(Excerpted text)

Apologies for the delay, Cinedrome readers. I’ve been on vacation, but now I’m back and ready to resume my recap of this year’s Cinevent.
After The War of the Worlds on Saturday afternoon, Leonard Maltin introduced The Meanest Man in the World (1943) with Jack Benny. Sharing above-the-title billing with him was the ever-fetching Priscilla Lane, but as anyone who remembers Benny’s radio or TV shows will know, his real co-star was Eddie “Rochester” Anderson (here billed only by his nom de radio).
Benny played Richard Clarke, a tender-hearted small-town lawyer who moves to New York, leaving sweetheart Janie (Lane) back home while he makes his fortune — which his manservant Shufro (Anderson) persuades him he’ll never do until he stops being such a darn nice guy. So he decides to become a first-class heel — but, as this poster suggests, that only puts him in danger of losing his girlfriend.
The two men may have sported different names in the movie, but it was business as usual for Jack Benny and Rochester, with Rochester/Shufro getting most of the funny lines and staying always one step ahead of his boss. Directed by Sidney Lanfield (who always knew how to stay out of the way), the movie clocked in at only 57 minutes, which made it play more or less like an hour-long episode of The Jack Benny Program, and a pretty funny one at that. An unexpected surprise was Anne Revere as Benny’s secretary. I’ve been more accustomed to see her in dead-serious roles as somebody’s dogged no-nonsense mother (Jennifer Jones in The Song of Bernadette, Elizabeth Taylor in National Velvet, Gregory Peck in Gentleman’s Agreement, Montgomery Clift in A Place in the Sun), but here she was a wisecracking office assistant (she reminded me of Ann B. Davis’s Schultzy on the old Bob Cummings Show), and she was hilarious. I never knew she had it in her.
Just before the dinner break came the third and final tribute to one of Cinevent’s founders. This time it was for John Baker, and the program consisted of 15 jazz soundies of the type Mr. Baker once so diligently collected. “Soundies”, for those who don’t know, were two-to-three minute filmed musical performances — forerunners, if you will, of music videos — that were shot on 16mm and played in specially designed jukeboxes. Their heyday wasn’t long, but there were many of them made while the fad lasted. Mr. Baker himself accumulated thousands of them, eventually selling his collection to the University of Kansas and the American Jazz Museum (thus funding his retirement to Florida). I don’t know whether any of the soundies shown at Cinevent were actually from his former collection, but they were the sort of things he would certainly have had, and the artists ranged from the near-forgotten (Apos & Estrellita, Dewey Brown, The Delta Rhythm Boys) to the full-out-legendary (Cab Calloway, Noble Sissle, Nat “King” Cole, Fats Waller, Count Basie).
After dinner it was The Sea Spoilers (1936), one of the B-pictures John Wayne made at Universal in an effort to break out of the horse-opera ghetto he was mired in at Republic and for fly-by-night producer Paul Malvern. Two years ago Cinevent presented probably the best of these, California Straight Ahead, but all of them were pretty good. Sea Spoilers had the Duke as a U.S. Coast Guard officer on the trail of seal poachers led by Russell Hicks, with his sweetheart Nan Gray caught in the crossfire.

(End Excerpted text)
(Material shown)

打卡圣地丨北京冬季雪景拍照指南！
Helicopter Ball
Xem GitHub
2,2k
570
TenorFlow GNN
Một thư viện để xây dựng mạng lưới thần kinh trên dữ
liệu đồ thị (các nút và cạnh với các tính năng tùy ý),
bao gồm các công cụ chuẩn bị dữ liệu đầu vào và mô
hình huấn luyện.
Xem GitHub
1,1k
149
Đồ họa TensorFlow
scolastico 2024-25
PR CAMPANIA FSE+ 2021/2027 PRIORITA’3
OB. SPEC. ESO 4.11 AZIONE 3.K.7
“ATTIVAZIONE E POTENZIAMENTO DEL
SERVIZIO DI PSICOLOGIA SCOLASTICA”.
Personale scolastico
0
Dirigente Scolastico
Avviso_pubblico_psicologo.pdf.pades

(End Material shown)
(Material shown)

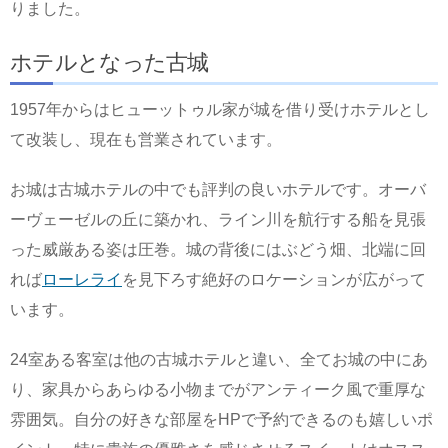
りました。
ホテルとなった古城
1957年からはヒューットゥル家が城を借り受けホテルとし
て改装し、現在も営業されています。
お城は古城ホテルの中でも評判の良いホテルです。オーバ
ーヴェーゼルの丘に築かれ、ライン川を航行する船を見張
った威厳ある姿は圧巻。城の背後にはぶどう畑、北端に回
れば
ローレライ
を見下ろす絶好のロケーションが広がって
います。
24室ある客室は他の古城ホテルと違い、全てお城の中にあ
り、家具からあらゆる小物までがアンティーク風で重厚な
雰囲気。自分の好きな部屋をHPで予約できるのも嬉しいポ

(End Material shown)
(Material shown)

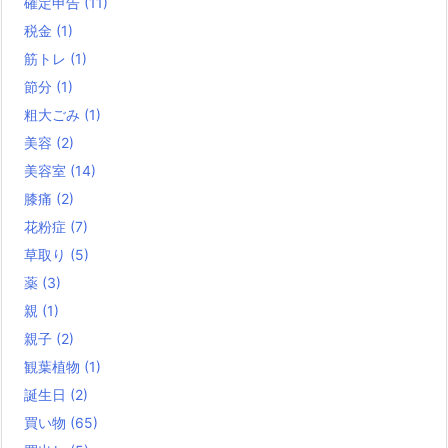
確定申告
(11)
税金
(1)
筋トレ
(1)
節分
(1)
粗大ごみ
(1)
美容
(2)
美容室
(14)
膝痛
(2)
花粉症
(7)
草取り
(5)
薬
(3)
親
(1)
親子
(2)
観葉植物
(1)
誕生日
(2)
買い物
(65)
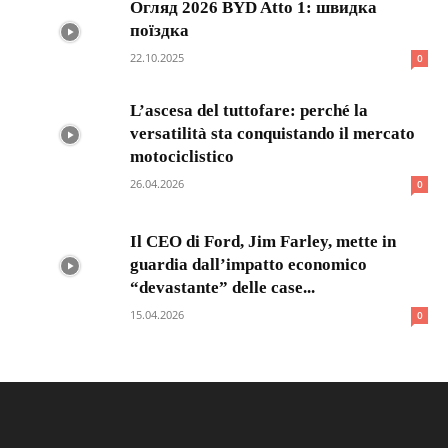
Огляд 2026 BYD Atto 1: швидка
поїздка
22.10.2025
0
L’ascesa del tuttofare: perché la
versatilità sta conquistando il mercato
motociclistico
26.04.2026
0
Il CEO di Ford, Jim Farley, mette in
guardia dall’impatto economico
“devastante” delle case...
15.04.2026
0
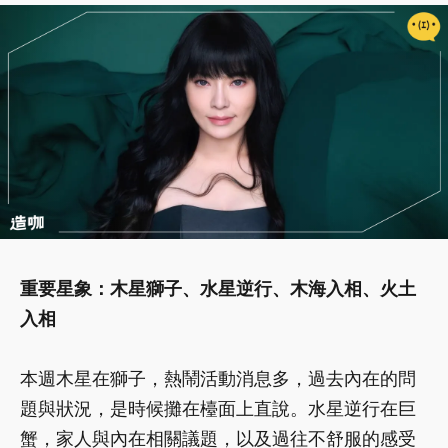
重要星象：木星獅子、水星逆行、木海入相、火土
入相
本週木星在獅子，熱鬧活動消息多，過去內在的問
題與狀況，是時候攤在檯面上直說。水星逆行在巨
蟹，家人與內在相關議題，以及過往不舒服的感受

(End Material shown)

Activity list
A. Rewrite the passage of the Cinevent recap that starts at "After The War" and ends at "losing his girlfriend.", updating "lawyer" to "attorney".
B. Extend the Cinevent recap beyond its last sentence, continuing in the same voice.

List of answers
A.
After The War of the Worlds on Saturday afternoon, Leonard Maltin introduced The Meanest Man in the World (1943) with Jack Benny. Sharing above-the-title billing with him was the ever-fetching Priscilla Lane, but as anyone who remembers Benny’s radio or TV shows will know, his real co-star was Eddie “Rochester” Anderson (here billed only by his nom de radio).
Benny played Richard Clarke, a tender-hearted small-town attorney who moves to New York, leaving sweetheart Janie (Lane) back home while he makes his fortune — which his manservant Shufro (Anderson) persuades him he’ll never do until he stops being such a darn nice guy. So he decides to become a first-class heel — but, as this poster suggests, that only puts him in danger of losing his girlfriend.

B.
Then came Richard Talmadge in the silent The Speed King (1923), a variation on The Prisoner of Zenda that had him as an American motorcycle racer dragooned into impersonating a lookalike king in one of those tiny kingdoms where stories like this always take place. Talmadge (no relation to sisters Norma, Constance and Natalie — in fact, his given name was Sylvester Metz) was an appealing sort who had a brief run as an actor but a long one as stuntman, stunt coordinator, second unit director and other miscellaneous crew functions. Henry Hathaway employed him often, from The Trail of the Lonesome Pine to How the West Was Won; he can be seen (if you know where to look) doubling for Lionel Barrymore in his more strenuous scenes in Hathaway’s masterpiece Down to the Sea in Ships. (And say, Cinevent folks, how about showing that one one of these years?)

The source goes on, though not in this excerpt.